The idea for the trip arose when I retired from the practice of law. That process took a while.

I was slow to jump into retirement. 2013 I  reached the age of 65 years and decided to retire.  I gave formal notice to my partners in the firm, about 6 months before my 65th birthday as I needed the time to finish my files and the partners needed to figure out what to do with all my clients.

I thought it would be easy. It wasn’t. /When I returned from a 2 week holiday and returned to the file just to complete my file turnover, the firm offered me a position I had never considered—counsel to the firm. I had no idea what that meant. Neither did they. The idea was that I would stay in the firm, not retire and work mainly with helping other younger lawyers in the firm. To some degree I could work as much or as little as I wanted.

Frankly, it was a pretty good gig. I could work as much or as little (more or less) as I wanted. We agreed the firm could fire me at any time and I could quit without notice at any time.  Yet I was still working. After nearly 10 years of this I decided it was time to quite entirely. That is what I did at the beginning of 2023. I retired completely. I did not renew my license to practice law and was done with law. I had finished what I considered a great career, but it was time to turn to new adventures.

Now, in 2024, I had the time to do the things I always enjoyed doing.  Travelling was one of them. In the first year, 2023 Chris and I continued what we had been doing for about 9 years, namely spending 3 months in Arizona and a lot of time at our cottage at the lake.

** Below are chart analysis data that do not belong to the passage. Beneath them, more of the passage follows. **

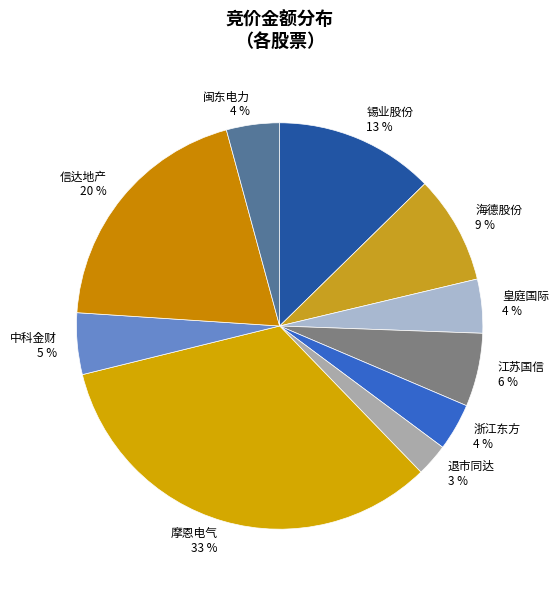

What percentage is the 锡业股份 slice, to the nearest percent?

13%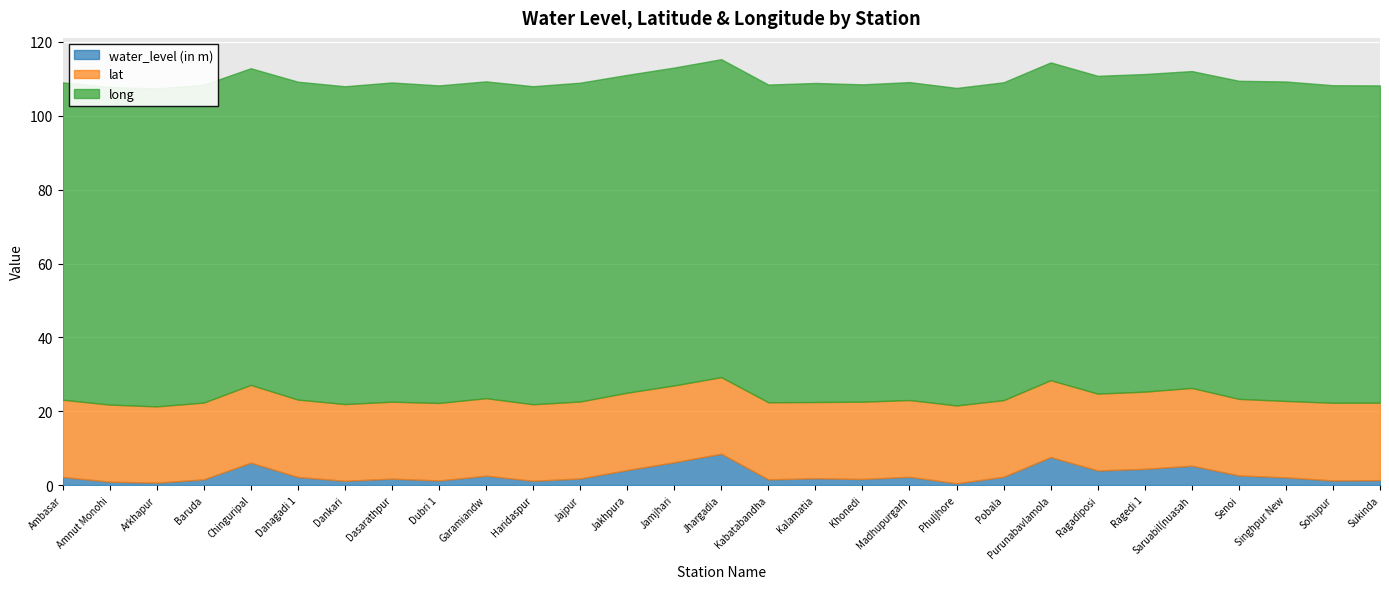

At which category does water_level (in m) reach its first local peak?

Chinguripal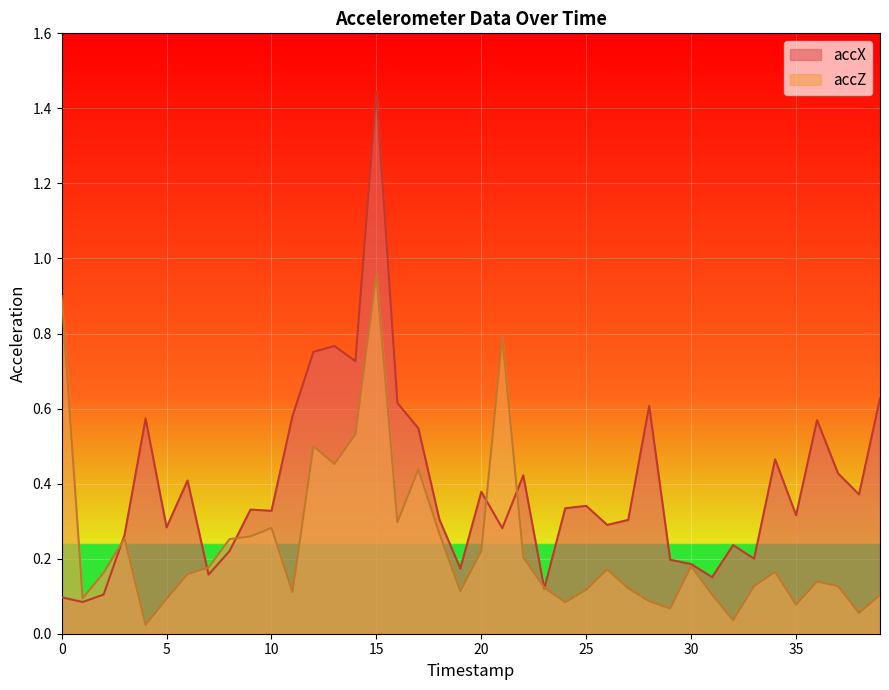

Is it true that accX equals 0.3 at 33?

False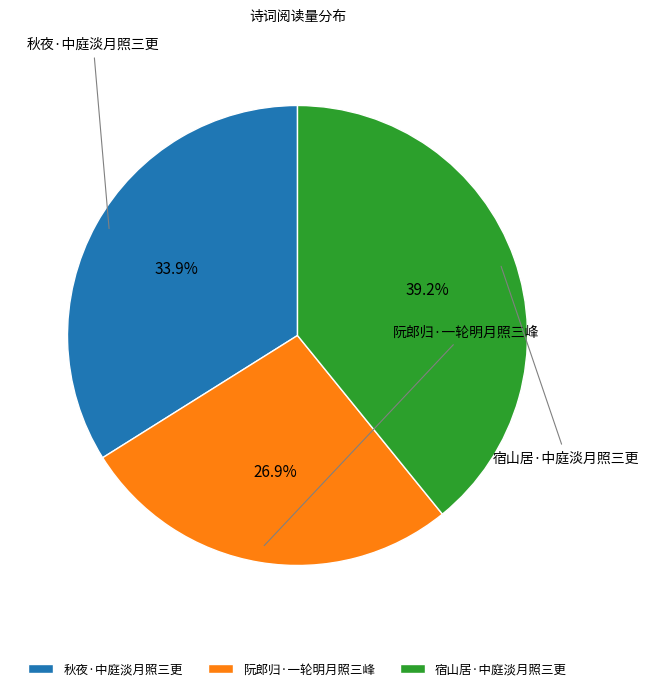

Which category has the biggest portion of the pie?

宿山居·中庭淡月照三更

This year we wanted to do something different. We decided to travel by car across the country! What a magnificent dream! What a dumb idea! Before we left my brother-in-law said we were too old for such a trip. He was probably right.

 

Starting out in Steinbach, approximately in the middle of the country, makes this tricky.  We decided to break up the trip into legs. First, we would travel to the east coast and back again. Really the distance of the country, in 6 weeks. We did not want to travel all the time. We rented rooms or homes  each for about a week, in 3 places in Nova Scotia—our favorite province.

Then, sadly,  my cousin Ernie Neufeld who had lived in the Ottawa area for most of his adult life, died suddenly. He was the cousin I had always been closest to. But we had grown apart on account of the vast distances between our residences. I wanted to go to his celebration of life in his last home town, Brockville, Ontario. It was right on the way. So it was a no-brainer, but it meant adding nearly a week to the trip. No problem, we thought. So we struck out on the road—a grand adventure. From the middle of the country to the east coast and back.  The second leg to be made from the centre of Canada to the far west coast back, would be done after Christmas. So, we hoped.

It turned out the plan was mad.  We returned home utterly exhausted.  We were forced to reconsider our plans. At least in part.